Renaissance Capital said: “The big four banks in our Nigerian banks universe trade at a 2010E P/B multiple of 1.46 times. This represents a premium of 66 per cent to the tier II banks, which are currently trading below their forward book estimate (N8.8). Notably, the 2011 RoAE of the big four banks (29 per cent) does not differ materially from that of the tier II banks (23 per cent), on our estimates. In our opinion, liquidity, which is a function of the absolute size of the bank’s balance sheet, has been a key differentiating factor in Nigerian bank valuations.

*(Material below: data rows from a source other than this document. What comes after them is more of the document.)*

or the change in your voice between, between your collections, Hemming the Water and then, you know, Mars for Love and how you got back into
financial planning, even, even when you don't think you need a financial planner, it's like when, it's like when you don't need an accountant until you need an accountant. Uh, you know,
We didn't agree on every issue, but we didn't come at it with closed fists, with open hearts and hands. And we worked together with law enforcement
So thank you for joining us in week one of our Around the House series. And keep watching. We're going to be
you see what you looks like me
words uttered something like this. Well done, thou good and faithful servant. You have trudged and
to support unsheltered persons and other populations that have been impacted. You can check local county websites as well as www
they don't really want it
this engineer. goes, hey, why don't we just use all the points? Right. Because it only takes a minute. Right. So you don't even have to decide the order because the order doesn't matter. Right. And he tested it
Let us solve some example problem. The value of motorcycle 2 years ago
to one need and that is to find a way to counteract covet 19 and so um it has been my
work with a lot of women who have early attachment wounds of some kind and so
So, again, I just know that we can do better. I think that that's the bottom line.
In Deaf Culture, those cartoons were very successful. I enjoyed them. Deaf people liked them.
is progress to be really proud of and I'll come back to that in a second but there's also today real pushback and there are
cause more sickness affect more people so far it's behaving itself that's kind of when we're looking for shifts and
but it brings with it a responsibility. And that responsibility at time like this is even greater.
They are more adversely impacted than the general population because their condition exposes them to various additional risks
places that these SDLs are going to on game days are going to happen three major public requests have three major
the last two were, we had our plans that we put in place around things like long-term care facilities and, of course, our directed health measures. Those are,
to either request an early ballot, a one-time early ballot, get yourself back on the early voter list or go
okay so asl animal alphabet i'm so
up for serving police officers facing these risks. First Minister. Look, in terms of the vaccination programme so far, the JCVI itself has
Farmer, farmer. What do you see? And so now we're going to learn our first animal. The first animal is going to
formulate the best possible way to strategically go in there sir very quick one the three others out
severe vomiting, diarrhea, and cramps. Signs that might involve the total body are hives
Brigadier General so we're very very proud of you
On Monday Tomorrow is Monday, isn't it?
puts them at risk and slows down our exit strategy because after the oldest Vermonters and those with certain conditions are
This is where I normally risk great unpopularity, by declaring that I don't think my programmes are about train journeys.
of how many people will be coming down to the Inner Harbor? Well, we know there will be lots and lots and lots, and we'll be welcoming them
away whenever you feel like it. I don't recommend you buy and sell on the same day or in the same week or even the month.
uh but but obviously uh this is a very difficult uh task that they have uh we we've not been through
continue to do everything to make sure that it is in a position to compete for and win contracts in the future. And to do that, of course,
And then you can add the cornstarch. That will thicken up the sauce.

The big four now trade roughly $2.4 million a day on average (YtD) vs $700,000 for the tier II banks. In other words, the big four banks are now trading more than 3x as much as the tier II banks.
“The valuation gap between the big four banks and tier II banks can primarily be explained by liquidity. Today, the tier II banks are trading approximately $0.7million (N1.5 billion) a day (on average), down from $1.5 million a day (on average) in 2008. Notably, as average daily volumes have fallen 51 per cent since 2008, tier II bank valuations have fallen 49 per cent over the same period (from 1.72 time their forward book to N8.8 today). Looking at the big four, we would note that their valuations are only down 29 per cent (from 2.05 times their forward book in 2008 to 1.46 times today), as daily volumes are down only 25 per cent (from $3.2 million to $2.4 million).”
The firm also stated that although the big four have much higher daily trading volumes and balance sheets that are almost three times the size of the tier II banks on average, size is not all that matters. Specifically, the firm said: “Based on our analysis of the operating performances of the big four and tier II banks, we believe that there is little to justify the current valuation gaps between the banks. As we show in this note, the operating ratios of both groups are broadly in line, while the tier II banks enjoy higher capitalisation levels and the big four have better asset quality.
“We recommend playing value now because we think liquidity levels in the Nigerian Stock Exchange (NSE) will continue to improve over 2010 on the back of: 1) lower rates; 2) higher average oil prices and production; 3) resilient deposit growth; and 4) regulatory clarity. What is encouraging is that liquidity levels over the past month have already begun to improve in some of the tier II banks –most noticeably Skye Bank, which has been trading around $1.2 million a day over the past month.As more tier II banks begin to trade over $1mn a day, we believe their re-rating will gather momentum.
“Based on our estimates, our fair value of these banks, assuming a cost of capital of 17.2 per cent and long-term growth rate of 6 per cent, is 1.50 times their forward book value. This would imply 71 per cent upside potential to their current valuation of 0.88x. With capital risk abating on the back of the forthcoming regulatory changes and volume growth being stimulated by significant liquidity support from CBN (+$3billion) for on-lending to SMEs, the agriculture and infrastructure sectors, the valuation discount being applied to the tier II banks will narrow.”